As the somewhat loosely connected chapters of this book demonstrate, however, Cahnman was not optimistic about that acceptance, even if Jews proved willing to assimilate. As a historical sociologist interested primarily in recurring patterns of behavior in different historical epochs, he had concluded that relations between Jews and Gentiles showed a remarkable, and not very encouraging, structural durability. To be sure, those relations were not invariably unfriendly; genuine symbiosis was sometimes achieved. But conflict and hostility were the rule. Although it would be difficult to argue the point, it should be noted that the "shattering experience" of the Holocaust was always before Cahnman's eyes.

To Gentiles, according to Cahnman, the Jew has always been a "stranger," an outsider. He was, to begin with, a stranger to Christianity, having refused to believe that Jesus of Nazareth was the Messiah. In time, however, Gentile hostility cut itself loose from theology and assumed socioeconomic form. The pivotal moment in that secularizing transformation came when Christians, who were forbidden to take interest on loans, began to identify usury, even when interest was not excessive, as a deadly sin. From then on, Gentiles could always justify the resentment and envy they often felt by citing, or manufacturing, socioeconomic grievances.

Drawing upon Norman Cohn's classic, The Pursuit of the Millennium, Cahnman points out, in a thoughtful chapter entitled "The Revolt of the Masses," that it was primarily the lower classes that were drawn to millenarian sects that demonized Jews as well as Church hierarchs; "repressed pagan emotions surfaced again," Cahnman wrote.

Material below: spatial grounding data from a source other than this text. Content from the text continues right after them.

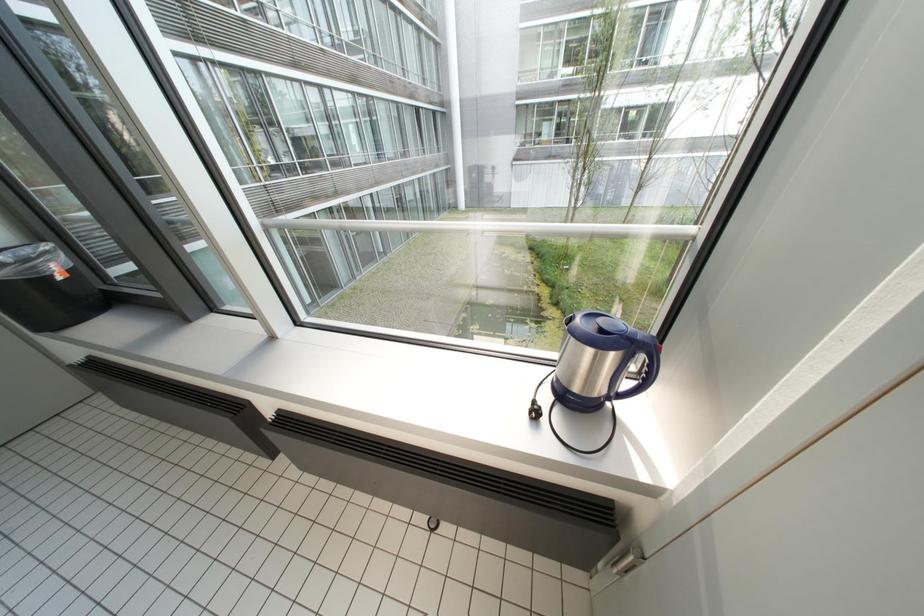
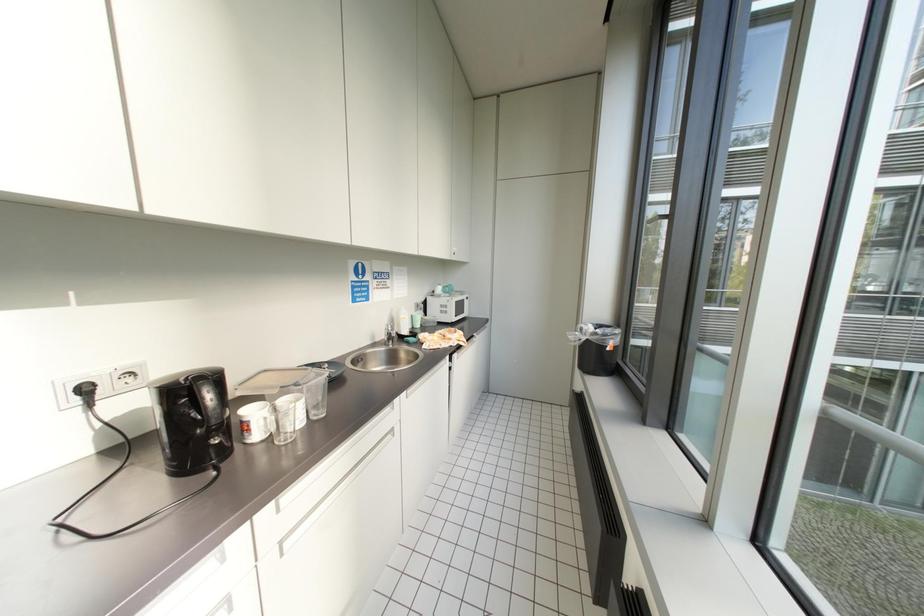
Question: The camera is either moving clockwise (left) or counter-clockwise (right) around the object. The first image is from the beginning of the video and the second image is from the end. Is the camera moving left or right when shooting the video?

Choices:
 (A) Left
 (B) Right

Answer: (B)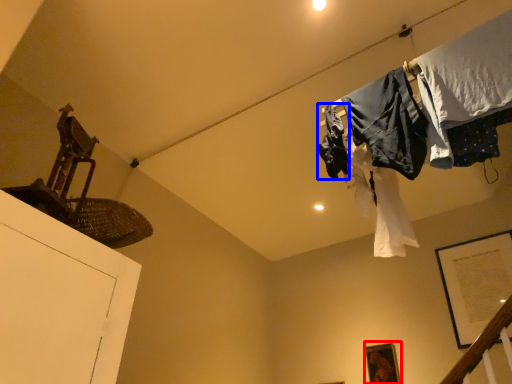
Question: Which object appears closest to the camera in this image, picture frame (highlighted by a red box) or clothing (highlighted by a blue box)?

Choices:
 (A) picture frame
 (B) clothing

Answer: (B)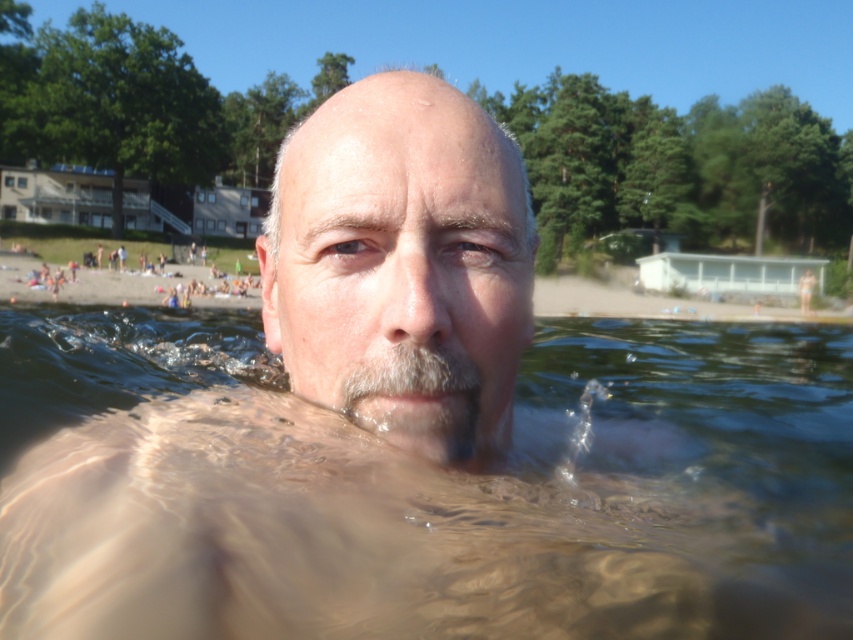
Who is more distant from viewer, [424,403] or [454,321]?

The point [424,403] is more distant.

Identify the location of gray matte beard at center. The width and height of the screenshot is (853, 640). (416, 400).

Find the location of a particular element. gray matte beard at center is located at coordinates (416, 400).

Is smooth skin face at center to the left of gray matte beard at center from the viewer's perspective?

Yes, smooth skin face at center is to the left of gray matte beard at center.

Between point (425, 125) and point (421, 436), which one is positioned behind?

Positioned behind is point (421, 436).

The image size is (853, 640). I want to click on smooth skin face at center, so click(x=402, y=275).

Looking at this image, is clear water at center shorter than smooth skin face at center?

Yes, clear water at center is shorter than smooth skin face at center.

Can you confirm if clear water at center is taller than smooth skin face at center?

No.

Which is behind, point (572, 624) or point (344, 298)?

The point (344, 298) is more distant.

The image size is (853, 640). Identify the location of clear water at center. (422, 490).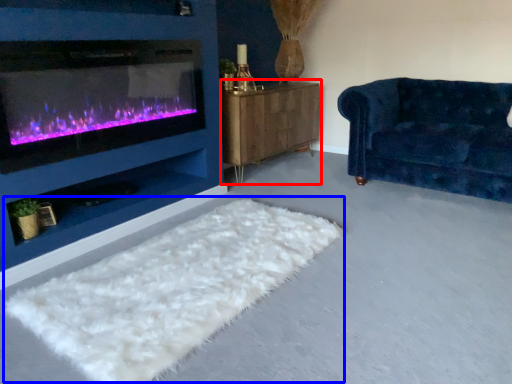
Question: Which of the following is the farthest to the observer, dresser (highlighted by a red box) or mat (highlighted by a blue box)?

Choices:
 (A) dresser
 (B) mat

Answer: (A)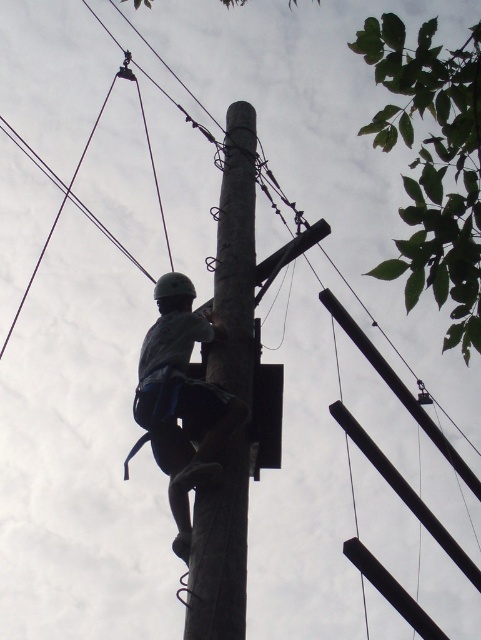
Does smooth wooden pole at center have a lesser width compared to matte black helmet at center?

Incorrect, smooth wooden pole at center's width is not less than matte black helmet at center's.

Does smooth wooden pole at center lie behind matte black helmet at center?

No.

Find the location of a particular element. The width and height of the screenshot is (481, 640). smooth wooden pole at center is located at coordinates (236, 257).

Which of these two, smooth wooden pole at center or dark gray fabric climbing harness at center, stands shorter?

With less height is dark gray fabric climbing harness at center.

Image resolution: width=481 pixels, height=640 pixels. Describe the element at coordinates (236, 257) in the screenshot. I see `smooth wooden pole at center` at that location.

This screenshot has height=640, width=481. I want to click on smooth wooden pole at center, so click(236, 257).

The width and height of the screenshot is (481, 640). What are the coordinates of `smooth wooden pole at center` in the screenshot? It's located at (236, 257).

Is dark gray fabric climbing harness at center to the right of matte black helmet at center from the viewer's perspective?

Yes, dark gray fabric climbing harness at center is to the right of matte black helmet at center.

Does dark gray fabric climbing harness at center have a greater width compared to matte black helmet at center?

No, dark gray fabric climbing harness at center is not wider than matte black helmet at center.

What do you see at coordinates (180, 401) in the screenshot? The image size is (481, 640). I see `dark gray fabric climbing harness at center` at bounding box center [180, 401].

Find the location of a particular element. Image resolution: width=481 pixels, height=640 pixels. dark gray fabric climbing harness at center is located at coordinates (180, 401).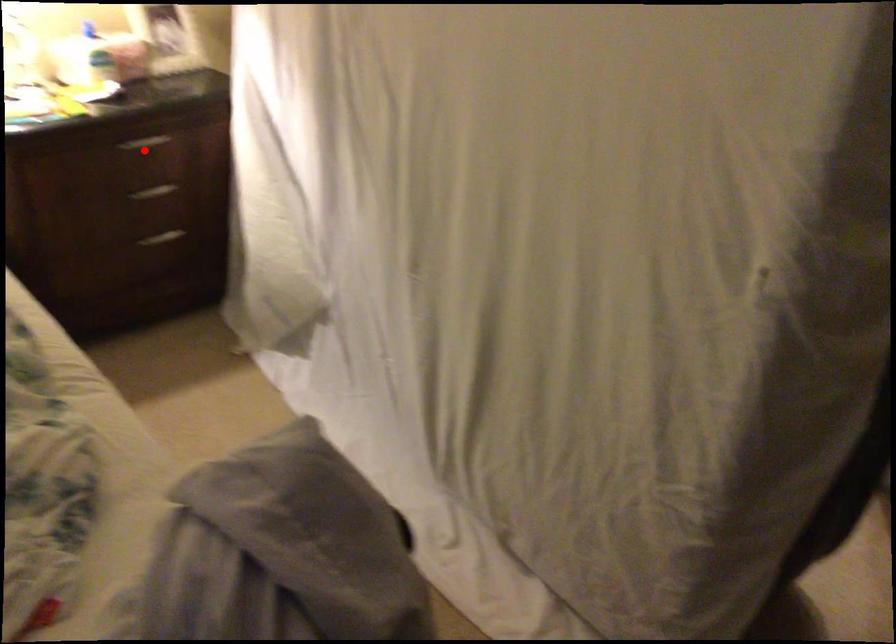
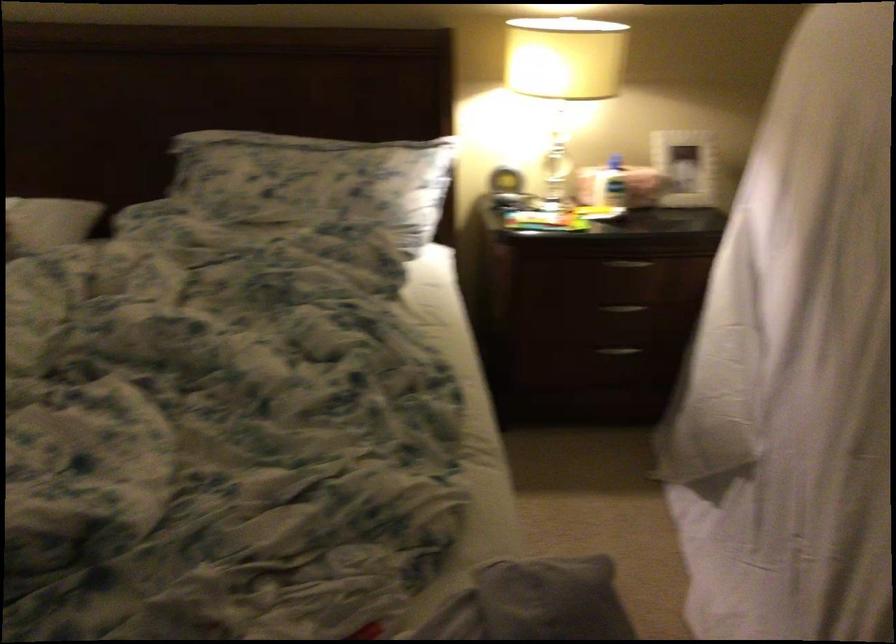
In the second image, find the point that corresponds to the highlighted location in the first image.

(627, 263)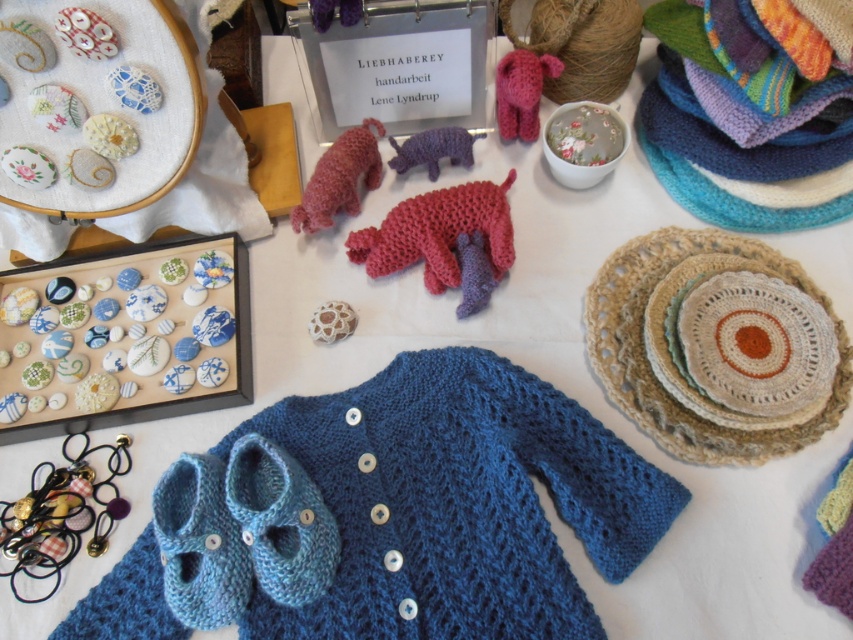
Between knitted wool dog at center and purple knitted toy at center, which one is positioned higher?

purple knitted toy at center is above.

Is knitted wool dog at center to the right of purple knitted toy at center from the viewer's perspective?

Incorrect, knitted wool dog at center is not on the right side of purple knitted toy at center.

Who is more distant from viewer, (291, 227) or (401, 150)?

The point (401, 150) is more distant.

You are a GUI agent. You are given a task and a screenshot of the screen. Output one action in this format:
    pyautogui.click(x=<x>, y=<y>)
    Task: Click on the knitted wool dog at center
    
    Given the screenshot: What is the action you would take?
    pyautogui.click(x=340, y=177)

From the picture: Who is lower down, knitted wool dog at center or knitted pink elephant at upper center?

knitted wool dog at center

Does point (320, 214) come in front of point (518, 54)?

That is True.

Identify the location of knitted wool dog at center. (340, 177).

From the picture: Can you confirm if knitted woolen dog at center is thinner than purple knitted toy at center?

No.

Is knitted woolen dog at center above purple knitted toy at center?

No.

Identify the location of knitted woolen dog at center. (444, 240).

This screenshot has width=853, height=640. I want to click on knitted woolen dog at center, so click(444, 240).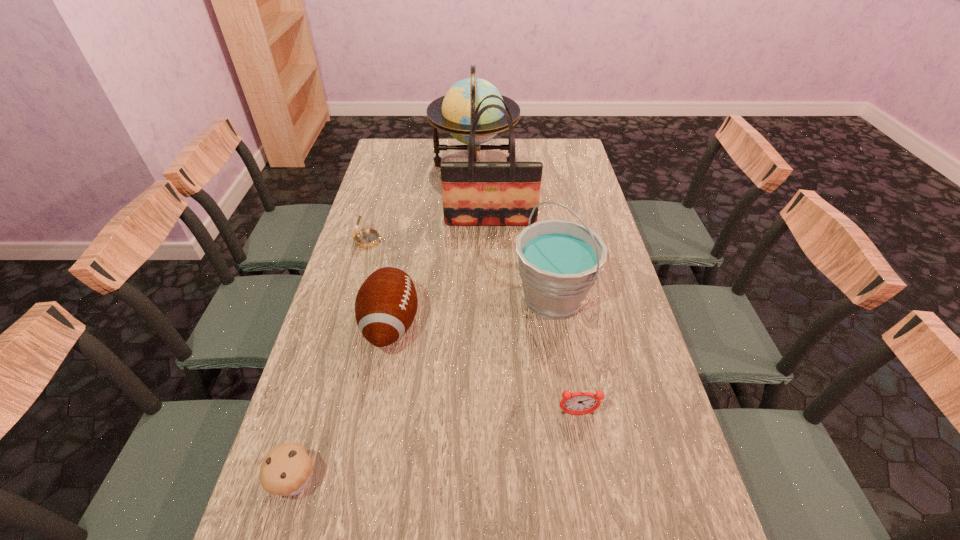
Where is `the second farthest object`? the second farthest object is located at coordinates (474, 193).

Where is `the farthest object`? This screenshot has height=540, width=960. the farthest object is located at coordinates (453, 113).

In order to click on the fifth shortest object in this screenshot , I will do `click(559, 261)`.

The image size is (960, 540). Find the location of `the fourth tallest object`. the fourth tallest object is located at coordinates (386, 304).

Image resolution: width=960 pixels, height=540 pixels. Find the location of `the fifth nearest object`. the fifth nearest object is located at coordinates (367, 238).

Image resolution: width=960 pixels, height=540 pixels. What are the coordinates of `alarm clock` in the screenshot? It's located at (579, 403).

Identify the location of muffin. (286, 469).

I want to click on vacant space located 0.120m on the front-facing side of the shopping bag, so click(492, 253).

Where is `free space located on the surface of the globe`? Image resolution: width=960 pixels, height=540 pixels. free space located on the surface of the globe is located at coordinates (563, 166).

This screenshot has width=960, height=540. I want to click on vacant space situated on the back of the third tallest object, so click(539, 211).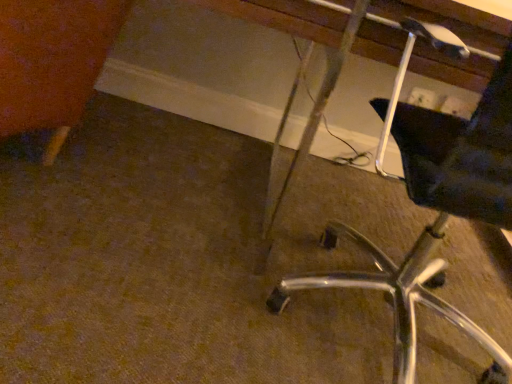
Question: Is metallic silver vanity at lower right wider or thinner than black fabric chair at right?

Choices:
 (A) thin
 (B) wide

Answer: (B)

Question: Considering the positions of point (454, 246) and point (359, 286), is point (454, 246) closer or farther from the camera than point (359, 286)?

Choices:
 (A) closer
 (B) farther

Answer: (B)

Question: Based on their positions, is metallic silver vanity at lower right located to the left or right of black fabric chair at right?

Choices:
 (A) left
 (B) right

Answer: (A)

Question: In the image, is black fabric chair at right positioned in front of or behind metallic silver vanity at lower right?

Choices:
 (A) behind
 (B) front

Answer: (B)

Question: In terms of height, does black fabric chair at right look taller or shorter compared to metallic silver vanity at lower right?

Choices:
 (A) short
 (B) tall

Answer: (A)

Question: Considering the positions of black fabric chair at right and metallic silver vanity at lower right in the image, is black fabric chair at right bigger or smaller than metallic silver vanity at lower right?

Choices:
 (A) small
 (B) big

Answer: (A)

Question: From a real-world perspective, is black fabric chair at right positioned above or below metallic silver vanity at lower right?

Choices:
 (A) below
 (B) above

Answer: (B)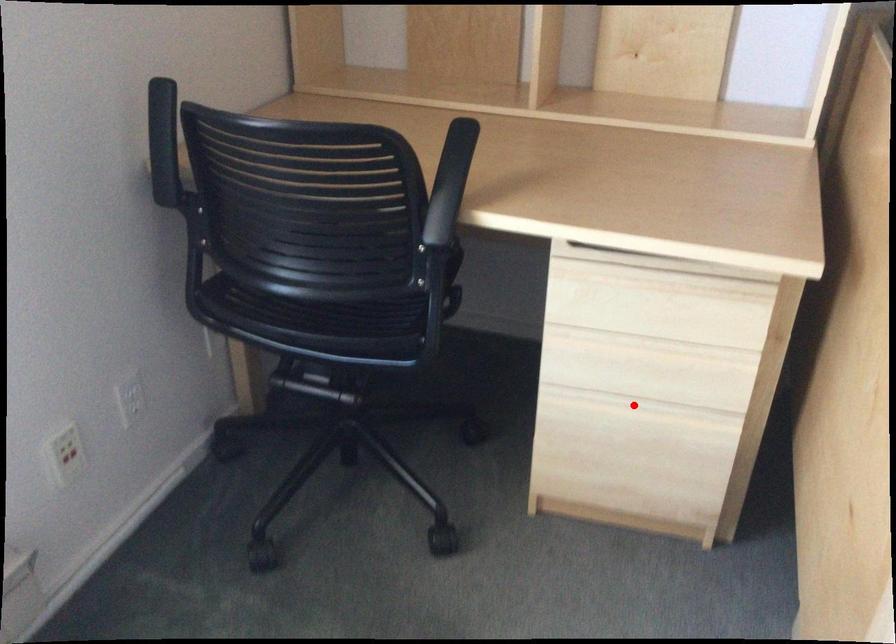
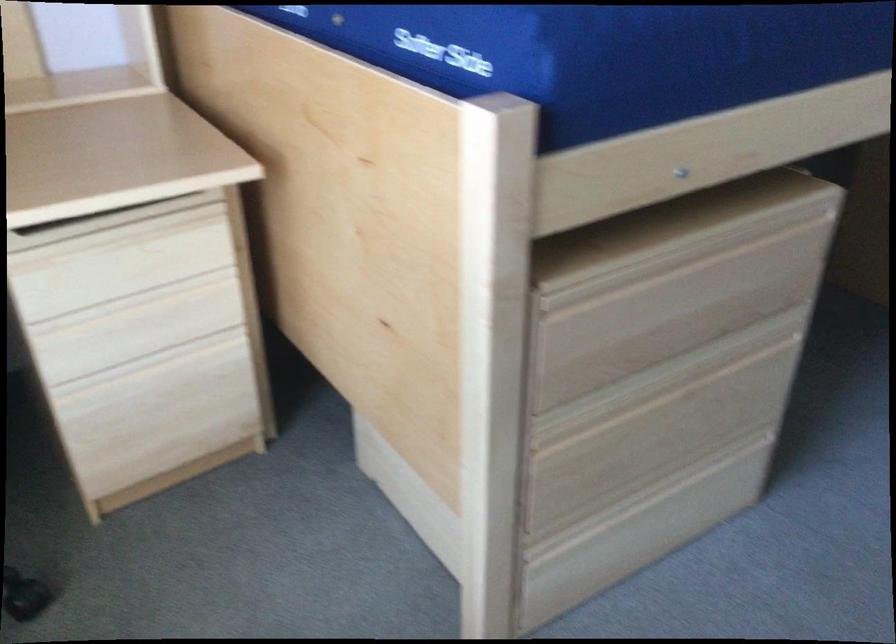
Locate, in the second image, the point that corresponds to the highlighted location in the first image.

(152, 361)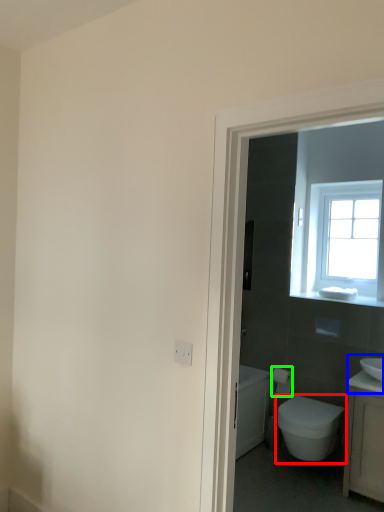
Question: Which object is the farthest from bidet (highlighted by a red box)? Choose among these: sink (highlighted by a blue box) or toilet paper (highlighted by a green box).

Choices:
 (A) sink
 (B) toilet paper

Answer: (B)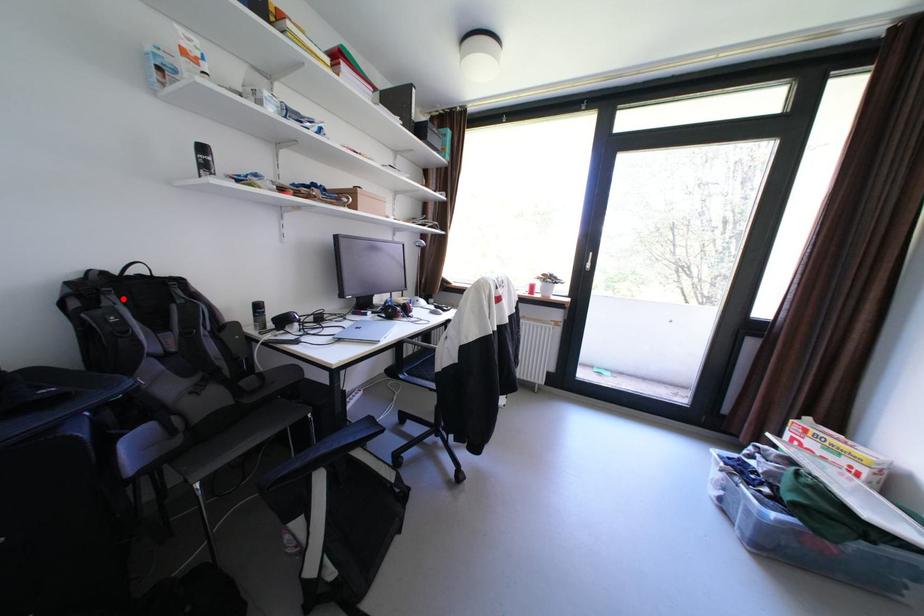
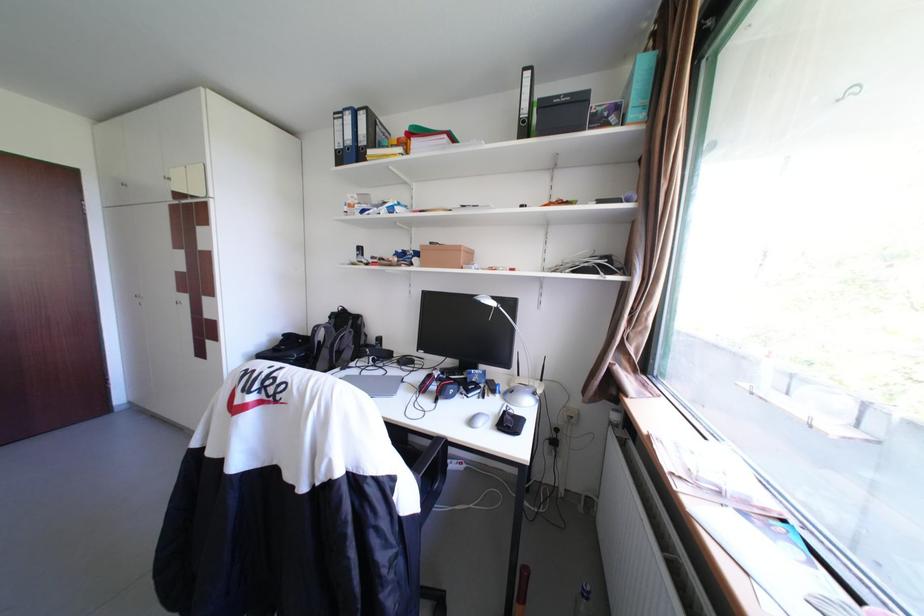
Where in the second image is the point corresponding to the highlighted location from the first image?

(344, 321)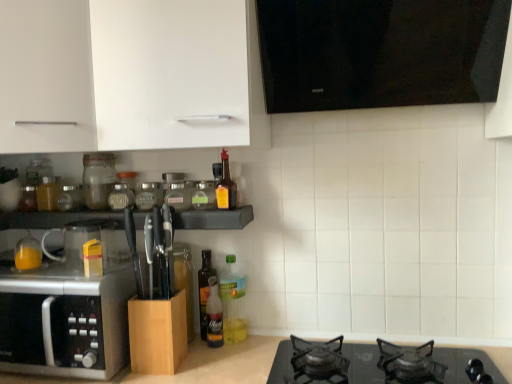
Question: From a real-world perspective, does transparent glass jar at center, positioned as the second glass jar in left-to-right order, sit lower than wooden knife block at center?

Choices:
 (A) yes
 (B) no

Answer: (B)

Question: Is transparent glass jar at center, arranged as the 2th glass jar when viewed from the right, to the right of wooden knife block at center from the viewer's perspective?

Choices:
 (A) yes
 (B) no

Answer: (A)

Question: Would you say transparent glass jar at center, positioned as the second glass jar in left-to-right order, is outside wooden knife block at center?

Like Cohn, he viewed millenarian hysteria and hatred as ominous portents of Nazi populism and mass murder. At the same time, he made the important observation that dehumanization-the Jew as devil or unclean animal-always paved the way for murder.

Cahnman was ambivalent in his attitude toward the Enlightenment. He appreciated the role it played in Jewish emancipation but believed the asking price-"the dissolution of Jewish peoplehood"-to be too high. And though he himself seemed to think of Judaism primarily in ethical terms, he recognized that the weakening of religion led to a questioning of morality and ultimately to "the nihilism inherent in the Nazi movement."

For Jews-and not Jews alone-Nazism led to the abyss, but Cahnman was not much impressed by what some others have regarded as promising experiments in human relations: the Soviet Union and the United States. There was nothing, he concluded, in the policies of the USSR that could be considered a new beginning in Jewish-Gentile relations. And to the question "Is America different?" he answered with an emphatic "no"; in the new world, "the pattern of the centuries," even if less lethal, remained essentially unchanged. It comes as no surprise, then, to learn that Cahnman sympathized with the state of Israel. But that only led him to fear that anti-Zionism was or would soon be a convenient cover for anti-Semitism. Recent events around the world make that fear seem real-all the more reason for men and women of good will to redouble their efforts.